> _EXERCISE_: What the task needs is every record repeated exactly, nothing more.

> _ENTRIES PROVIDED_:
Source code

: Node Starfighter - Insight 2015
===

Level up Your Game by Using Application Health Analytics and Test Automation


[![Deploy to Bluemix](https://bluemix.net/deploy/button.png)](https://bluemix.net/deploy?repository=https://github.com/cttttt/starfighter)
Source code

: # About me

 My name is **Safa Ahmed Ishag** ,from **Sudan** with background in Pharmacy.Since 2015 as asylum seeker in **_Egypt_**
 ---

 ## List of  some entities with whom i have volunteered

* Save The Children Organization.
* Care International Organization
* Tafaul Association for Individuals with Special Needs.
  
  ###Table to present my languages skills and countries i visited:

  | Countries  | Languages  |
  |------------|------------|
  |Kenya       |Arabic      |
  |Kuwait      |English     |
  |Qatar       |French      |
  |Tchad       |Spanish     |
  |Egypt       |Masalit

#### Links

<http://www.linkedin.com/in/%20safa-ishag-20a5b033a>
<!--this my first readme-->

> _TASK RESULT_:
Source code

: Node Starfighter - Insight 2015
===

Level up Your Game by Using Application Health Analytics and Test Automation


[![Deploy to Bluemix](https://bluemix.net/deploy/button.png)](https://bluemix.net/deploy?repository=https://github.com/cttttt/starfighter)
Source code

: # About me

 My name is **Safa Ahmed Ishag** ,from **Sudan** with background in Pharmacy.Since 2015 as asylum seeker in **_Egypt_**
 ---

 ## List of  some entities with whom i have volunteered

* Save The Children Organization.
* Care International Organization
* Tafaul Association for Individuals with Special Needs.
  
  ###Table to present my languages skills and countries i visited:

  | Countries  | Languages  |
  |------------|------------|
  |Kenya       |Arabic      |
  |Kuwait      |English     |
  |Qatar       |French      |
  |Tchad       |Spanish     |
  |Egypt       |Masalit

#### Links

<http://www.linkedin.com/in/%20safa-ishag-20a5b033a>
<!--this my first readme-->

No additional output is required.